List every line from the rows below that contains the word "What". Case matters, so count only matches with the same capitalization.

::: THE RECORDS :::

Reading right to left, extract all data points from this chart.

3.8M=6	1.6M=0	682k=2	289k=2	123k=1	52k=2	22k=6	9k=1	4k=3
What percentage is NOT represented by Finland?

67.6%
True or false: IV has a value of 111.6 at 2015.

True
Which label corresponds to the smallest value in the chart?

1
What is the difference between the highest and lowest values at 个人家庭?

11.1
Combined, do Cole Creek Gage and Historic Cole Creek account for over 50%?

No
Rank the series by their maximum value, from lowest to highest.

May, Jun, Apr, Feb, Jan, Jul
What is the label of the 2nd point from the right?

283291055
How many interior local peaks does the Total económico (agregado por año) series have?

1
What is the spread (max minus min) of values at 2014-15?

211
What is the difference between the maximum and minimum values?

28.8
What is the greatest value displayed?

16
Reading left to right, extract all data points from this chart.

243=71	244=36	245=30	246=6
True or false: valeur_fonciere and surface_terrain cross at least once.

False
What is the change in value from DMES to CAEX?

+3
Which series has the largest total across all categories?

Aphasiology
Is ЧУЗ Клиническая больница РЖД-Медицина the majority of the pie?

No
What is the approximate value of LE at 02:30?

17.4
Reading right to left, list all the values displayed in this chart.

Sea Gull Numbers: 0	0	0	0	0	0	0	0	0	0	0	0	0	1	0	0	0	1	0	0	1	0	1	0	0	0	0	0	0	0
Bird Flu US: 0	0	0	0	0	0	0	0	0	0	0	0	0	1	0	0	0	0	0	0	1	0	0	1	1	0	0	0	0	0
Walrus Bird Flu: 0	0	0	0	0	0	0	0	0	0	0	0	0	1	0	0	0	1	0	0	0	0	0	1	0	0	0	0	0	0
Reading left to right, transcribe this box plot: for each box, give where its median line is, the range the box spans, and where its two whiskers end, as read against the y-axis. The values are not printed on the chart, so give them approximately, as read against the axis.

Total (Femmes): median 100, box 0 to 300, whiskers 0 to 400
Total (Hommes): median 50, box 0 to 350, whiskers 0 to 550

:::

REPLY TO THE EXERCISE
What percentage is NOT represented by Finland?
What is the difference between the highest and lowest values at 个人家庭?
What is the label of the 2nd point from the right?
What is the spread (max minus min) of values at 2014-15?
What is the difference between the maximum and minimum values?
What is the greatest value displayed?
What is the change in value from DMES to CAEX?
What is the approximate value of LE at 02:30?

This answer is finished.